Many in Myanmar will be getting affordable mobile services as soon as Ooredoo, Telenor and the local conglomerates begin to build up the country’s infrastructure, but the Internet may remain unattainable for most of the 60 million citizens, as the government has not let go of its tight grasp, and connection is still slow and spotty.

There are three Internet providers in Myanmar: Red Link Communications, Sky Net MPS and Yatanarpon Teleport. Red Link is owned by the sons of the former military junta’s No. 3 man, Sky Net is owned by a business tycoon, Shwe Than, who is a close ally of President Thein Sein, and Yatanarpon is a state-owned firm, according to the Irrawaddy, a Myanmar news outlet.

All three companies work under the state-owned Myanmar Posts and Telecommunications, which exclusively handles the communications sector, providing landlines to households, businesses and government offices, and operating the street phone booths across the country. In the mobile sector, too, MPT is set to be one of the two major local competitors for the two foreign firms that won the telecom tenders – Qatar’s Ooredoo and Norway’s Telenor.

Aside from visiting an Internet café, connecting to the Internet is extremely pricey and troublesome. First, one must have a landline, which would require the applicant to show the government-issued national ID, pay around $500 and go through a trying process that could take up to three months. Those who are renting their homes are less likely to be approved.

Next, one needs to pay an installation fee of $1,000 to $1,500 for fiber-optic Internet, with a monthly fee of around $600 to $700, astronomical sums to the average worker in Myanmar with a monthly salary of just 80,000 kyats ($82.47).

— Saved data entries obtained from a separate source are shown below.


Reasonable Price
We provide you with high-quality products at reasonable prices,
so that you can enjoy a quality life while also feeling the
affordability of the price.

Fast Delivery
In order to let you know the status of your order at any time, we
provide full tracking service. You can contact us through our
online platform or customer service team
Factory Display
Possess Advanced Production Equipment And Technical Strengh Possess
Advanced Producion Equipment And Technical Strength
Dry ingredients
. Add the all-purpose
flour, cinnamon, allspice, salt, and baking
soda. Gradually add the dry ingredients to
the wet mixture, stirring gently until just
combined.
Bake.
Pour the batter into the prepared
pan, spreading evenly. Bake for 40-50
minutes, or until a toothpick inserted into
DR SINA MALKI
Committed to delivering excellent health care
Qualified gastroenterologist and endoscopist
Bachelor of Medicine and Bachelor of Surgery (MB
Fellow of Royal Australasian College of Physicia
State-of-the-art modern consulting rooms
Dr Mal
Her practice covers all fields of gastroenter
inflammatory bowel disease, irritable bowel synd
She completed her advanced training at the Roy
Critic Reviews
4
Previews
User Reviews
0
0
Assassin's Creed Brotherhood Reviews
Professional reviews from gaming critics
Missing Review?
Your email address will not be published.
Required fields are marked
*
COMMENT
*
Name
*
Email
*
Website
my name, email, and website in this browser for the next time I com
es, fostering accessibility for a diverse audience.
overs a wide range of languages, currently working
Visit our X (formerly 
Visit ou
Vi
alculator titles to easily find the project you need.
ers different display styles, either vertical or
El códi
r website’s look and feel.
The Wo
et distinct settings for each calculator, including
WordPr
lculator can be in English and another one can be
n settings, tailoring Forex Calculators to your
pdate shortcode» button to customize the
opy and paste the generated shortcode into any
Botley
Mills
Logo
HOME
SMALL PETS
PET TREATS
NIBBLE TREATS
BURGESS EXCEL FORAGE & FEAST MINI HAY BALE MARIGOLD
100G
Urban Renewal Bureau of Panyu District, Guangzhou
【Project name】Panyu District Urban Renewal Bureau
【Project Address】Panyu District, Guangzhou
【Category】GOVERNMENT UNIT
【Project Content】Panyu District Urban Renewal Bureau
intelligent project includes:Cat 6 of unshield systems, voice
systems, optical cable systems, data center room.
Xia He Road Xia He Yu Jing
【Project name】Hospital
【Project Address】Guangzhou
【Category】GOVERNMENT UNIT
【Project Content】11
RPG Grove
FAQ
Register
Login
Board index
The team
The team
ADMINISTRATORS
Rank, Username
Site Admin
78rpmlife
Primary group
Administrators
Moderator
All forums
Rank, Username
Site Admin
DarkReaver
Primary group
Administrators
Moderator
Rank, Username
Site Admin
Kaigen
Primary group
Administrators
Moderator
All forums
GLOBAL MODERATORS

Even visiting an Internet café costs 400 kyats per hour, unaffordable for many.

The expensive process has led to one of the lowest Internet penetration rates in the world – accounting for land connections and Internet cafes, just 500,000 Burmese out of 60 million have somewhat regular access to the Internet - fewer than 1 percent.

Even when one manages to get online, it can be a frustrating experience. The connection speed can be excruciatingly slow, but can be bumped up if one is willing to pay a premium over the usual rates.

“The speed can be fixed,” Aung Bar Lay said, according to the Irrawaddy. “You only need to have good connections with the government. I have heard people talking about giving extra amount of money under the table just for them to have better Internet connections.”

For example, in downtown Yangon, the Internet download speed is only 0.13 megabits per second at a budget inn, while a nearby restaurant whose owner is connected to the military has a download speed of 0.55 megabits per second. Those numbers are far below the connection speeds in nearby Thailand, the Philippines, Vietnam, and even Laos, a socialist country that just like Myanmar, has lagged behind its neighbors in Southeast Asia in economic development.

Some, like Aung Bar Lay, believe the “disconnectivity” is deliberate, and the speed is controlled by the state. The slow, unreliable service is another form of the government’s censorship.

“On the surface it looks open, and in many ways it is more open compared to years ago,” said Jessica Steven, a Canadian who works for Burma Partnership, an NGO. She noted that the state of the communications sector remains worrisome, according to the Irrawaddy. “But all the factors are there that would indicate what the real Burma is now and what it intends to be in the future. In reality, nothing is really changed.”